• **EXERCISE INSTRUCTIONS**: Below this line is a set of entries; quote exactly the lines from the line that contains "Challenge 2.0 (epismoke2.0)" to the line that contains "The epismoke2.0 Challenge Team", both lines included.

• **DATA LISTING**:
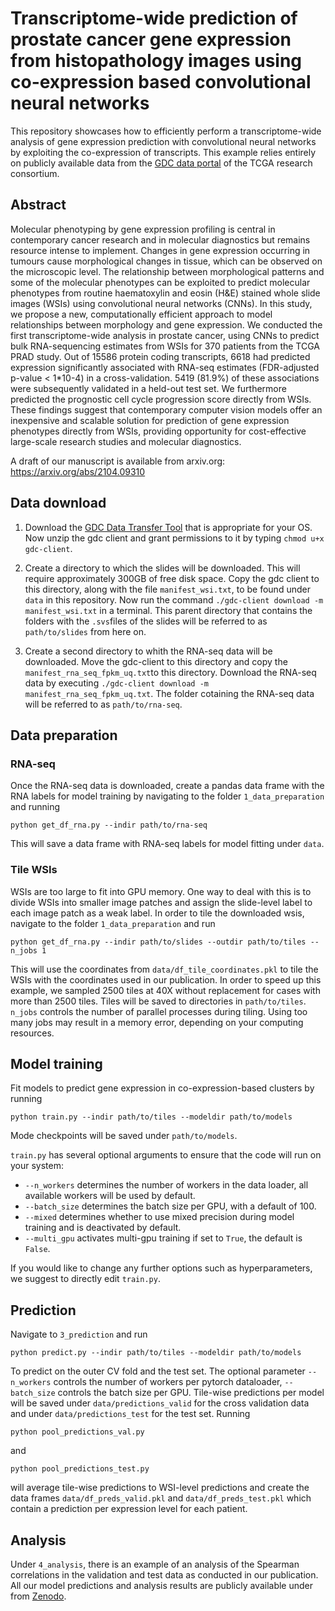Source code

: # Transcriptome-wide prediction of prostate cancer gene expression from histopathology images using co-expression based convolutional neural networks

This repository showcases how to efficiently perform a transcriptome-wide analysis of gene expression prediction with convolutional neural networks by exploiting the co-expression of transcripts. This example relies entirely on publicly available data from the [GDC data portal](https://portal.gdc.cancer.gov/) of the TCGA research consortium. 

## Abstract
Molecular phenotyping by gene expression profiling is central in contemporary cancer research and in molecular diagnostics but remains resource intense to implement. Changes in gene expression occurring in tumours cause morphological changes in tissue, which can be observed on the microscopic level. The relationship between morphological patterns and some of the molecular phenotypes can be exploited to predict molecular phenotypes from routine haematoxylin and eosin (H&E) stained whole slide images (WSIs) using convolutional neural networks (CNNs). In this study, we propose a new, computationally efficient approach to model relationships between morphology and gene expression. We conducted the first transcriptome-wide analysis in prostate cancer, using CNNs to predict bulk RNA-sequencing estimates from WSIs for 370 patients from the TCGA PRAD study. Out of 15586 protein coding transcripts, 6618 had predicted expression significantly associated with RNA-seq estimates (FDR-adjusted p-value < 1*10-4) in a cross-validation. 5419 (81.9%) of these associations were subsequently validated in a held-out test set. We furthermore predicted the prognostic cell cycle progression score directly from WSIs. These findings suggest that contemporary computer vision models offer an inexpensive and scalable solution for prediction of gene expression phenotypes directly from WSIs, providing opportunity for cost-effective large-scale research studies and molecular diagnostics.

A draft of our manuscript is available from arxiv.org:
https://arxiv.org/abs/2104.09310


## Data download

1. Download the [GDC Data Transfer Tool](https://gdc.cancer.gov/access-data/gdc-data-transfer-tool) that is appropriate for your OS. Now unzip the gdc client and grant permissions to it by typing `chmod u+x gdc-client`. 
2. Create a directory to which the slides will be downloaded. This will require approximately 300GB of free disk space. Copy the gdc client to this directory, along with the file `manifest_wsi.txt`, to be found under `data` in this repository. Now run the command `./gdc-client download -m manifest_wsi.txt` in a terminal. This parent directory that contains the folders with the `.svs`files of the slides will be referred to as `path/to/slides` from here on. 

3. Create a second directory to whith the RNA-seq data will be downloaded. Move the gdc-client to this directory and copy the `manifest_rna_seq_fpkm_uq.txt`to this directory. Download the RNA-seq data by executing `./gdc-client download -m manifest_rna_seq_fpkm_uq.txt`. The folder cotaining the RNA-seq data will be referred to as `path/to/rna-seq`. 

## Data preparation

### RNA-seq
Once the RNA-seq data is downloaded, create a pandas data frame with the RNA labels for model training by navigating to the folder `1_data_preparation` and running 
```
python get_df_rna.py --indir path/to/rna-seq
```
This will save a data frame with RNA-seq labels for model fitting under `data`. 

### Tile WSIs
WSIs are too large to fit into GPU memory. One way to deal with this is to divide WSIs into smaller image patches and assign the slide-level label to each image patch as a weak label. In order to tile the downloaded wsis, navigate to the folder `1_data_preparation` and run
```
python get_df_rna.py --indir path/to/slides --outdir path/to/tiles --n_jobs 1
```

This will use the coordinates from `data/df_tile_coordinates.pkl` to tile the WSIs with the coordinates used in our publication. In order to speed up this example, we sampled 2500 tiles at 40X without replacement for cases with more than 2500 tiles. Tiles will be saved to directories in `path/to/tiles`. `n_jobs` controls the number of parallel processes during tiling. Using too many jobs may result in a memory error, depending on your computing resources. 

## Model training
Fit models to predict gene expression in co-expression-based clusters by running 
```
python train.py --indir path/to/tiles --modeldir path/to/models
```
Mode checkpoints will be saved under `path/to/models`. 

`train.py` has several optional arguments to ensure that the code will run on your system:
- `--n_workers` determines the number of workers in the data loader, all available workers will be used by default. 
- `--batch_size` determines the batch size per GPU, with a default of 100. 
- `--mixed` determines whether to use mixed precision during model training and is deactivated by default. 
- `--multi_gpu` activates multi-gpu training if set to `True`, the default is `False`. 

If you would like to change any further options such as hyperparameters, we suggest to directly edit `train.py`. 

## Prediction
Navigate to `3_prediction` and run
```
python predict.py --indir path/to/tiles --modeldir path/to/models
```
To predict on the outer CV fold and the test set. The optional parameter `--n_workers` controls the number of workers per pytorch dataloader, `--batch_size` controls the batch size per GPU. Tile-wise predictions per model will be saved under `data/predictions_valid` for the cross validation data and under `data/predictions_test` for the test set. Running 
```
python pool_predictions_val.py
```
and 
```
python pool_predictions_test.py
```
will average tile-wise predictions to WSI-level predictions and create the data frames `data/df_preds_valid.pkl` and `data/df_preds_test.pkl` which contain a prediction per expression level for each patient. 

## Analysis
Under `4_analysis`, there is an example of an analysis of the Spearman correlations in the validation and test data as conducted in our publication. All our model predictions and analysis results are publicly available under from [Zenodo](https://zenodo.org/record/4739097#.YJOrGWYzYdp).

...

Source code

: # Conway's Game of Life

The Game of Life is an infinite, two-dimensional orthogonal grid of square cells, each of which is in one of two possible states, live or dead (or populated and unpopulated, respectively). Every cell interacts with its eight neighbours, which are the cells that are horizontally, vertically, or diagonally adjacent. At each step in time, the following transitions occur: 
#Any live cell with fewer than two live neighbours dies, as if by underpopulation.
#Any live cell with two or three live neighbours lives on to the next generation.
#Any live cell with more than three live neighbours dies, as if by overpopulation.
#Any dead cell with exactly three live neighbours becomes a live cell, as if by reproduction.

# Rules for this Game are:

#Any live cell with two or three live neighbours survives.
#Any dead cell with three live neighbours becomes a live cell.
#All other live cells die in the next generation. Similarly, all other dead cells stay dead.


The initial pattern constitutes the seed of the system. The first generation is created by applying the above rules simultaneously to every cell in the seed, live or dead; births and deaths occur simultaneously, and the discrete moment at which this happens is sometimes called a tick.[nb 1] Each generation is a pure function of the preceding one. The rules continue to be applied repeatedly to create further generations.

* * *

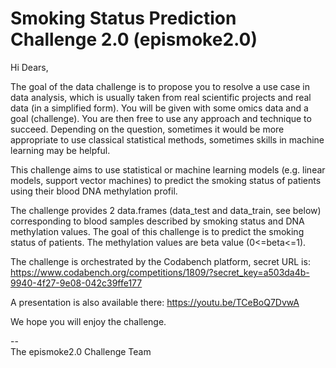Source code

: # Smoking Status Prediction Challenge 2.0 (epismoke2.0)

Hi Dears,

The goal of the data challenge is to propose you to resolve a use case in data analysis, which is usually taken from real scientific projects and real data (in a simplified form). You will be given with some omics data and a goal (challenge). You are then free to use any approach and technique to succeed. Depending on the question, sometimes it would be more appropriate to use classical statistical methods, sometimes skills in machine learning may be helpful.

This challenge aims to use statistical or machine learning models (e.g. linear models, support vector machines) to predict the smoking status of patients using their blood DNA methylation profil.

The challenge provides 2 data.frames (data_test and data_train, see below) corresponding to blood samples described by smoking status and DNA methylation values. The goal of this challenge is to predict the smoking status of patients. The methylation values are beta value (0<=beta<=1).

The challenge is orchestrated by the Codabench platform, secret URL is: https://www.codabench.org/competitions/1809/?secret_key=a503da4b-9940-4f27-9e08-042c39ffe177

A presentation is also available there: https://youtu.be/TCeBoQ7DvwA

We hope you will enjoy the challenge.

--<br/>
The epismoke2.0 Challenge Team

• **FINAL ANSWER**:
: # Smoking Status Prediction Challenge 2.0 (epismoke2.0)

Hi Dears,

The goal of the data challenge is to propose you to resolve a use case in data analysis, which is usually taken from real scientific projects and real data (in a simplified form). You will be given with some omics data and a goal (challenge). You are then free to use any approach and technique to succeed. Depending on the question, sometimes it would be more appropriate to use classical statistical methods, sometimes skills in machine learning may be helpful.

This challenge aims to use statistical or machine learning models (e.g. linear models, support vector machines) to predict the smoking status of patients using their blood DNA methylation profil.

The challenge provides 2 data.frames (data_test and data_train, see below) corresponding to blood samples described by smoking status and DNA methylation values. The goal of this challenge is to predict the smoking status of patients. The methylation values are beta value (0<=beta<=1).

The challenge is orchestrated by the Codabench platform, secret URL is: https://www.codabench.org/competitions/1809/?secret_key=a503da4b-9940-4f27-9e08-042c39ffe177

A presentation is also available there: https://youtu.be/TCeBoQ7DvwA

We hope you will enjoy the challenge.

--<br/>
The epismoke2.0 Challenge Team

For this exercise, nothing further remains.